I believe I found the problem. The issue was that the test for docker was failing because the section '[amzn2extra-docker]' was already in amzn2-extras.repo and was set to latest (a dependency of some prior tool? enabled by default? changed in some new version of amazon linux since the template was written?). So the test section fails and the command is never run. I removed the test line and added the yum clean metadata line to the command, and now version 18.06.1 is installed on the nodes. Here's a diff:
'a_enable_docker':
- command: 'amazon-linux-extras enable docker=18.06.1'
- test: "! grep -Fxq '[amzn2extra-docker]' /etc/yum.repos.d/amzn2-extras.repo"
+ command: 'amazon-linux-extras enable docker=18.06.1; yum clean metadata'
It helped once I found that logs are in /var/log/cfn-init.log
and I noticed this:
021-05-02 16:21:07,651 P3079 [INFO] Test for Command a_enable_docker
2021-05-02 16:21:07,654 P3079 [ERROR] Exited with error code 1
2021-05-02 16:21:07,655 P3079 [INFO] ============================================================
2021-05-02 16:21:07,655 P3079 [INFO] Test for Command b_enable_corretto8
2021-05-02 16:21:07,658 P3079 [INFO] Completed successfully.
2021-05-02 16:21:07,658 P3079 [INFO] ============================================================
2021-05-02 16:21:07,658 P3079 [INFO] Command b_enable_corretto8
2021-05-02 16:21:07,891 P3079 [INFO] -----------------------Command Output-----------------------
2021-05-02 16:21:07,891 P3079 [INFO] 0 ansible2 available \
2021-05-02 16:21:07,891 P3079 [INFO] [ =2.4.2 =2.4.6 =2.8 =stable ]
...
2021-05-02 16:21:07,892 P3079 [INFO] 20 docker=latest enabled \
2021-05-02 16:21:07,892 P3079 [INFO] [ =17.12.1 =18.03.1 =18.06.1 =18.09.9 =stable ]

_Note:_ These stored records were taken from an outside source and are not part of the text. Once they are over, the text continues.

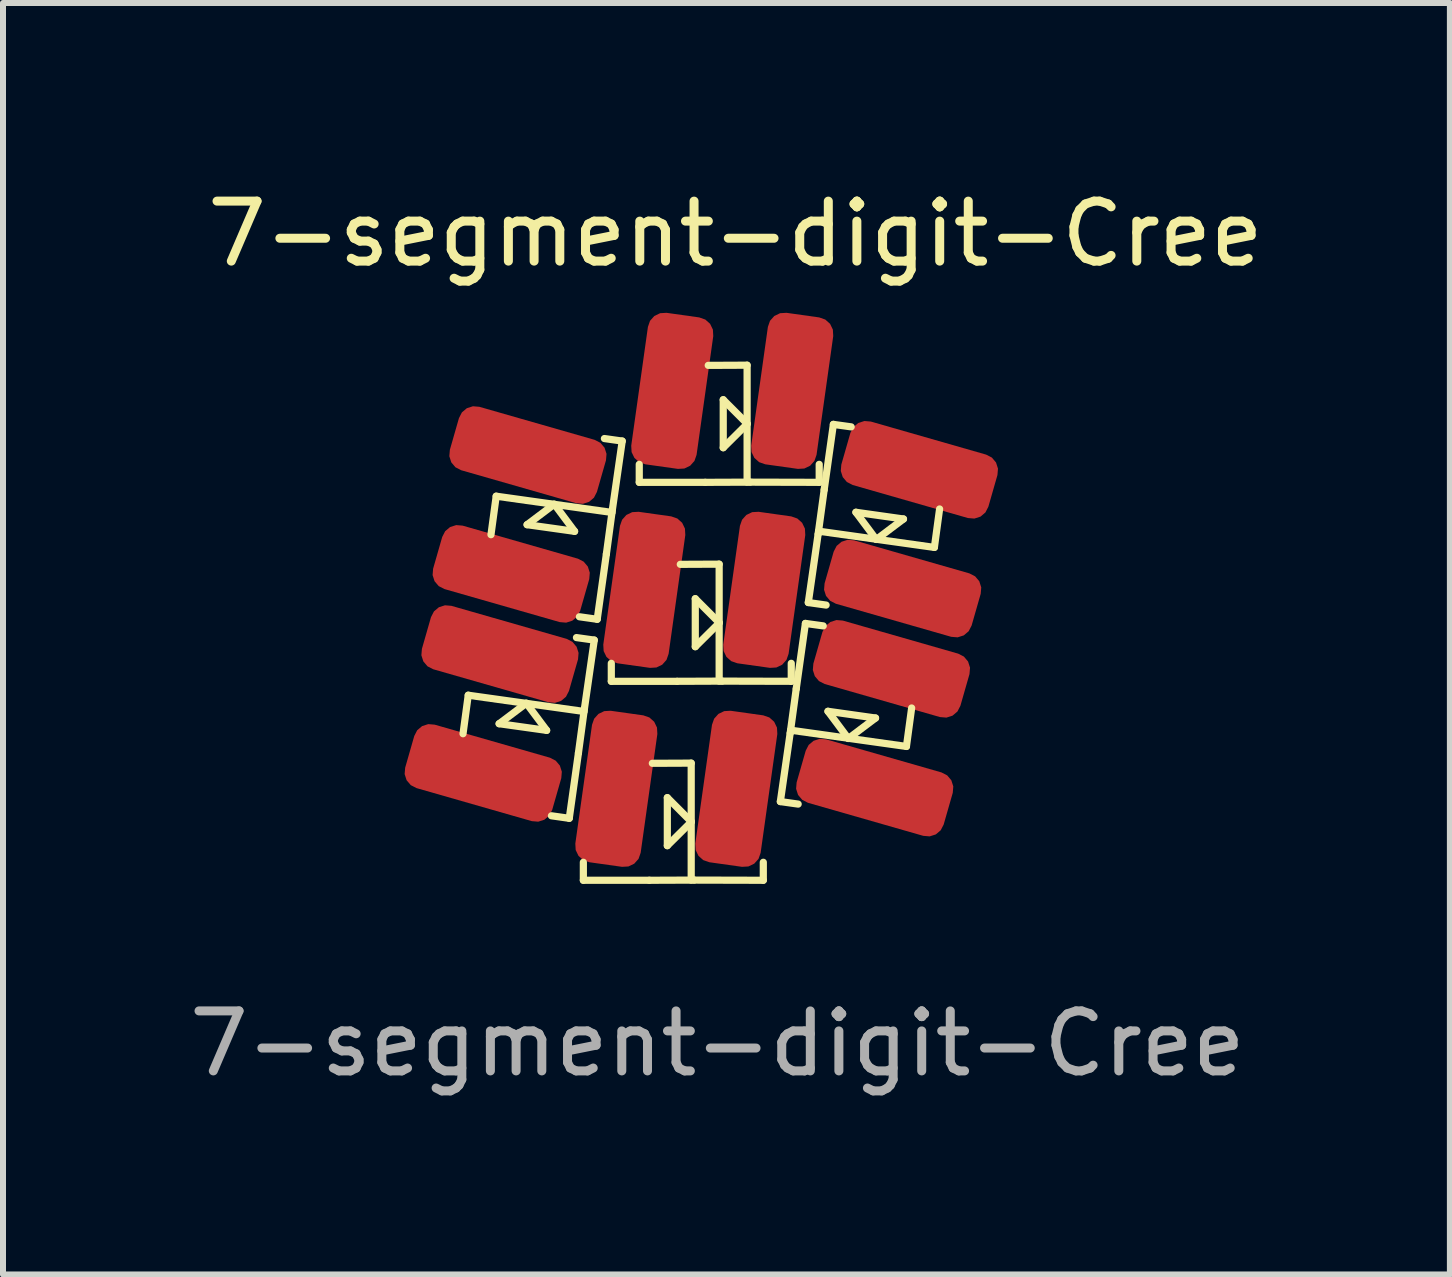
<source format=kicad_pcb>
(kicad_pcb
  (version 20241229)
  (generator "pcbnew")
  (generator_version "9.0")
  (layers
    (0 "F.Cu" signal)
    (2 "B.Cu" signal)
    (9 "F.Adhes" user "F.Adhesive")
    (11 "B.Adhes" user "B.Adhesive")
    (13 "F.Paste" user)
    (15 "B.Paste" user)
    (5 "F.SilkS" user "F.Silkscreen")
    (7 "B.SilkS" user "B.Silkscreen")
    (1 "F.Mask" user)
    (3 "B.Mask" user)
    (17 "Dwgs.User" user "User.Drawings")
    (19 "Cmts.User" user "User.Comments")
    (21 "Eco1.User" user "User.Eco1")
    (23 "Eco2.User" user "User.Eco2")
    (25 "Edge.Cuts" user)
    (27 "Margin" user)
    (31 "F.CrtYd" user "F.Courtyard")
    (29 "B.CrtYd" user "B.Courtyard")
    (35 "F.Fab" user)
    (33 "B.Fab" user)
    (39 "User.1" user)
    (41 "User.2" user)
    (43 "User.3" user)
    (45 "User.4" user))
  (footprint "7-segment-digit-Cree"
    (layer "F.Cu")
    (at 8.711 7.348)
    (property "Reference" "7-segment-digit-Cree" (at 0.5 -6.5 0) (unlocked yes) (layer "F.SilkS") (effects (font (size 1 1) (thickness 0.15))))
    (attr smd)
    (fp_line (start -3.955 1.192) (end -4.042 1.834) (stroke (width 0.12) (type default)) (layer "F.SilkS"))
    (fp_line (start -3.955 1.192) (end -2.024 1.463) (stroke (width 0.12) (type default)) (layer "F.SilkS"))
    (fp_line (start -3.489 -2.126) (end -3.576 -1.484) (stroke (width 0.12) (type default)) (layer "F.SilkS"))
    (fp_line (start -3.489 -2.126) (end -1.558 -1.855) (stroke (width 0.12) (type default)) (layer "F.SilkS"))
    (fp_line (start -3.44 1.667) (end -2.99 1.328) (stroke (width 0.12) (type default)) (layer "F.SilkS"))
    (fp_line (start -2.986 1.325) (end -2.648 1.778) (stroke (width 0.12) (type default)) (layer "F.SilkS"))
    (fp_line (start -2.974 -1.651) (end -2.524 -1.99) (stroke (width 0.12) (type default)) (layer "F.SilkS"))
    (fp_line (start -2.648 1.778) (end -3.44 1.667) (stroke (width 0.12) (type default)) (layer "F.SilkS"))
    (fp_line (start -2.52 -1.993) (end -2.182 -1.54) (stroke (width 0.12) (type default)) (layer "F.SilkS"))
    (fp_line (start -2.271 3.244) (end -2.568 3.202) (stroke (width 0.12) (type default)) (layer "F.SilkS"))
    (fp_line (start -2.182 -1.54) (end -2.974 -1.651) (stroke (width 0.12) (type default)) (layer "F.SilkS"))
    (fp_line (start -2.118 2.155) (end -2.271 3.244) (stroke (width 0.12) (type default)) (layer "F.SilkS"))
    (fp_line (start -2.036 4.277) (end -2.036 3.977) (stroke (width 0.12) (type default)) (layer "F.SilkS"))
    (fp_line (start -2.018 1.415) (end -2.118 2.155) (stroke (width 0.12) (type default)) (layer "F.SilkS"))
    (fp_line (start -2.018 1.415) (end -1.854 0.273) (stroke (width 0.12) (type default)) (layer "F.SilkS"))
    (fp_line (start -1.854 0.273) (end -2.151 0.231) (stroke (width 0.12) (type default)) (layer "F.SilkS"))
    (fp_line (start -1.805 -0.074) (end -2.102 -0.116) (stroke (width 0.12) (type default)) (layer "F.SilkS"))
    (fp_line (start -1.652 -1.163) (end -1.805 -0.074) (stroke (width 0.12) (type default)) (layer "F.SilkS"))
    (fp_line (start -1.57 0.96) (end -1.57 0.66) (stroke (width 0.12) (type default)) (layer "F.SilkS"))
    (fp_line (start -1.552 -1.903) (end -1.652 -1.163) (stroke (width 0.12) (type default)) (layer "F.SilkS"))
    (fp_line (start -1.552 -1.903) (end -1.388 -3.045) (stroke (width 0.12) (type default)) (layer "F.SilkS"))
    (fp_line (start -1.388 -3.045) (end -1.685 -3.087) (stroke (width 0.12) (type default)) (layer "F.SilkS"))
    (fp_line (start -1.104 -2.357) (end -1.104 -2.657) (stroke (width 0.12) (type default)) (layer "F.SilkS"))
    (fp_line (start -0.936 4.277) (end -2.036 4.277) (stroke (width 0.12) (type default)) (layer "F.SilkS"))
    (fp_line (start -0.636 2.9) (end -0.238 3.299) (stroke (width 0.12) (type default)) (layer "F.SilkS"))
    (fp_line (start -0.636 3.7) (end -0.636 2.9) (stroke (width 0.12) (type default)) (layer "F.SilkS"))
    (fp_line (start -0.47 0.96) (end -1.57 0.96) (stroke (width 0.12) (type default)) (layer "F.SilkS"))
    (fp_line (start -0.238 2.324) (end -0.886 2.327) (stroke (width 0.12) (type default)) (layer "F.SilkS"))
    (fp_line (start -0.238 2.324) (end -0.238 4.274) (stroke (width 0.12) (type default)) (layer "F.SilkS"))
    (fp_line (start -0.235 3.302) (end -0.636 3.7) (stroke (width 0.12) (type default)) (layer "F.SilkS"))
    (fp_line (start -0.189 4.274) (end -0.936 4.277) (stroke (width 0.12) (type default)) (layer "F.SilkS"))
    (fp_line (start -0.189 4.274) (end 0.964 4.277) (stroke (width 0.12) (type default)) (layer "F.SilkS"))
    (fp_line (start -0.17 -0.417) (end 0.228 -0.018) (stroke (width 0.12) (type default)) (layer "F.SilkS"))
    (fp_line (start -0.17 0.383) (end -0.17 -0.417) (stroke (width 0.12) (type default)) (layer "F.SilkS"))
    (fp_line (start -0.004 -2.357) (end -1.104 -2.357) (stroke (width 0.12) (type default)) (layer "F.SilkS"))
    (fp_line (start 0.228 -0.993) (end -0.42 -0.99) (stroke (width 0.12) (type default)) (layer "F.SilkS"))
    (fp_line (start 0.228 -0.993) (end 0.228 0.957) (stroke (width 0.12) (type default)) (layer "F.SilkS"))
    (fp_line (start 0.231 -0.015) (end -0.17 0.383) (stroke (width 0.12) (type default)) (layer "F.SilkS"))
    (fp_line (start 0.277 0.957) (end -0.47 0.96) (stroke (width 0.12) (type default)) (layer "F.SilkS"))
    (fp_line (start 0.277 0.957) (end 1.43 0.96) (stroke (width 0.12) (type default)) (layer "F.SilkS"))
    (fp_line (start 0.296 -3.734) (end 0.694 -3.335) (stroke (width 0.12) (type default)) (layer "F.SilkS"))
    (fp_line (start 0.296 -2.934) (end 0.296 -3.734) (stroke (width 0.12) (type default)) (layer "F.SilkS"))
    (fp_line (start 0.694 -4.31) (end 0.046 -4.307) (stroke (width 0.12) (type default)) (layer "F.SilkS"))
    (fp_line (start 0.694 -4.31) (end 0.694 -2.36) (stroke (width 0.12) (type default)) (layer "F.SilkS"))
    (fp_line (start 0.697 -3.332) (end 0.296 -2.934) (stroke (width 0.12) (type default)) (layer "F.SilkS"))
    (fp_line (start 0.743 -2.36) (end -0.004 -2.357) (stroke (width 0.12) (type default)) (layer "F.SilkS"))
    (fp_line (start 0.743 -2.36) (end 1.896 -2.357) (stroke (width 0.12) (type default)) (layer "F.SilkS"))
    (fp_line (start 0.964 4.277) (end 0.964 3.977) (stroke (width 0.12) (type default)) (layer "F.SilkS"))
    (fp_line (start 1.248 2.965) (end 1.545 3.007) (stroke (width 0.12) (type default)) (layer "F.SilkS"))
    (fp_line (start 1.412 1.824) (end 1.248 2.965) (stroke (width 0.12) (type default)) (layer "F.SilkS"))
    (fp_line (start 1.412 1.824) (end 1.513 1.084) (stroke (width 0.12) (type default)) (layer "F.SilkS"))
    (fp_line (start 1.43 0.96) (end 1.43 0.66) (stroke (width 0.12) (type default)) (layer "F.SilkS"))
    (fp_line (start 1.513 1.084) (end 1.666 -0.005) (stroke (width 0.12) (type default)) (layer "F.SilkS"))
    (fp_line (start 1.666 -0.005) (end 1.963 0.036) (stroke (width 0.12) (type default)) (layer "F.SilkS"))
    (fp_line (start 1.714 -0.353) (end 2.011 -0.311) (stroke (width 0.12) (type default)) (layer "F.SilkS"))
    (fp_line (start 1.878 -1.494) (end 1.714 -0.353) (stroke (width 0.12) (type default)) (layer "F.SilkS"))
    (fp_line (start 1.878 -1.494) (end 1.979 -2.234) (stroke (width 0.12) (type default)) (layer "F.SilkS"))
    (fp_line (start 1.896 -2.357) (end 1.896 -2.657) (stroke (width 0.12) (type default)) (layer "F.SilkS"))
    (fp_line (start 1.979 -2.234) (end 2.132 -3.323) (stroke (width 0.12) (type default)) (layer "F.SilkS"))
    (fp_line (start 2.042 1.46) (end 2.835 1.572) (stroke (width 0.12) (type default)) (layer "F.SilkS"))
    (fp_line (start 2.132 -3.323) (end 2.429 -3.282) (stroke (width 0.12) (type default)) (layer "F.SilkS"))
    (fp_line (start 2.381 1.914) (end 2.042 1.46) (stroke (width 0.12) (type default)) (layer "F.SilkS"))
    (fp_line (start 2.508 -1.858) (end 3.301 -1.746) (stroke (width 0.12) (type default)) (layer "F.SilkS"))
    (fp_line (start 2.835 1.572) (end 2.385 1.911) (stroke (width 0.12) (type default)) (layer "F.SilkS"))
    (fp_line (start 2.847 -1.404) (end 2.508 -1.858) (stroke (width 0.12) (type default)) (layer "F.SilkS"))
    (fp_line (start 3.301 -1.746) (end 2.851 -1.407) (stroke (width 0.12) (type default)) (layer "F.SilkS"))
    (fp_line (start 3.35 2.046) (end 1.419 1.775) (stroke (width 0.12) (type default)) (layer "F.SilkS"))
    (fp_line (start 3.35 2.046) (end 3.437 1.405) (stroke (width 0.12) (type default)) (layer "F.SilkS"))
    (fp_line (start 3.816 -1.272) (end 1.885 -1.543) (stroke (width 0.12) (type default)) (layer "F.SilkS"))
    (fp_line (start 3.816 -1.272) (end 3.903 -1.913) (stroke (width 0.12) (type default)) (layer "F.SilkS"))
    (fp_rect (start -4.252 2.965) (end -1.854 0.273) (stroke (width 0.06) (type default)) (fill no) (layer "Margin"))
    (fp_rect (start -3.786 -0.353) (end -1.388 -3.045) (stroke (width 0.06) (type default)) (fill no) (layer "Margin"))
    (fp_rect (start -2.036 2.277) (end 0.964 4.277) (stroke (width 0.06) (type default)) (fill no) (layer "Margin"))
    (fp_rect (start -1.57 -1.04) (end 1.43 0.96) (stroke (width 0.06) (type default)) (fill no) (layer "Margin"))
    (fp_rect (start -1.104 -4.357) (end 1.896 -2.357) (stroke (width 0.06) (type default)) (fill no) (layer "Margin"))
    (fp_rect (start 3.646 0.273) (end 1.248 2.965) (stroke (width 0.06) (type default)) (fill no) (layer "Margin"))
    (fp_rect (start 4.112 -3.045) (end 1.714 -0.353) (stroke (width 0.06) (type default)) (fill no) (layer "Margin"))
    (fp_text user "${REFERENCE}" (at 0.2 7 0) (unlocked yes) (layer "F.Fab") (effects (font (size 1 1) (thickness 0.15))))
    (pad "1" smd roundrect (at -0.554 -3.882 82) (size 2.55 1.1) (layers "F.Cu" "F.Mask" "F.Paste") (roundrect_rratio 0.25))
    (pad "2" smd roundrect (at 3.566 -2.566 344) (size 2.55 1.1) (layers "F.Cu" "F.Mask" "F.Paste") (roundrect_rratio 0.25))
    (pad "3" smd roundrect (at 3.1 0.752 344) (size 2.55 1.1) (layers "F.Cu" "F.Mask" "F.Paste") (roundrect_rratio 0.25))
    (pad "4" smd roundrect (at -1.486 2.752 82) (size 2.55 1.1) (layers "F.Cu" "F.Mask" "F.Paste") (roundrect_rratio 0.25))
    (pad "5" smd roundrect (at -3.705 2.487 164) (size 2.55 1.1) (layers "F.Cu" "F.Mask" "F.Paste") (roundrect_rratio 0.25))
    (pad "6" smd roundrect (at -3.239 -0.831 164) (size 2.55 1.1) (layers "F.Cu" "F.Mask" "F.Paste") (roundrect_rratio 0.25))
    (pad "7" smd roundrect (at -1.02 -0.565 82) (size 2.55 1.1) (layers "F.Cu" "F.Mask" "F.Paste") (roundrect_rratio 0.25))
    (pad "8" smd roundrect (at 1.446 -3.882 82) (size 2.55 1.1) (layers "F.Cu" "F.Mask" "F.Paste") (roundrect_rratio 0.25))
    (pad "9" smd roundrect (at 3.287 -0.586 344) (size 2.55 1.1) (layers "F.Cu" "F.Mask" "F.Paste") (roundrect_rratio 0.25))
    (pad "10" smd roundrect (at 2.821 2.732 344) (size 2.55 1.1) (layers "F.Cu" "F.Mask" "F.Paste") (roundrect_rratio 0.25))
    (pad "11" smd roundrect (at 0.514 2.752 82) (size 2.55 1.1) (layers "F.Cu" "F.Mask" "F.Paste") (roundrect_rratio 0.25))
    (pad "12" smd roundrect (at -3.426 0.506 164) (size 2.55 1.1) (layers "F.Cu" "F.Mask" "F.Paste") (roundrect_rratio 0.25))
    (pad "13" smd roundrect (at -2.96 -2.812 164) (size 2.55 1.1) (layers "F.Cu" "F.Mask" "F.Paste") (roundrect_rratio 0.25))
    (pad "14" smd roundrect (at 0.98 -0.565 82) (size 2.55 1.1) (layers "F.Cu" "F.Mask" "F.Paste") (roundrect_rratio 0.25)))
  (gr_rect
    (start -3 -3)
    (end 21.121 18.197)
    (stroke (width 0.1) (type default))
    (fill no)
    (layer "Edge.Cuts")))
</source>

NOTE: that for some reason 18.09.9 would not install for me because the source could not be found for some reason, so 18.06.1 is the most recent version of docker available using this method of installation. I would have liked to use 19.03.13ce-1
as well, but that is not a valid option for amazon-linux-extras. An alternative may be to use amazon-linux-extras enable docker
and then add the version to the line where yum does the install, but unfortunately, I'm out of time for further exploration into this issue.
Thanks for the bug report. I'm working on a fix.
@timharsch could you confirm that the fix in #551 fixes your issue?
I can't confirm, because I don't run the latest jenkins template, but a modified version of one some number of releases back. I did a review of your PR though and from a static analysis viewpoint it looks fine to me.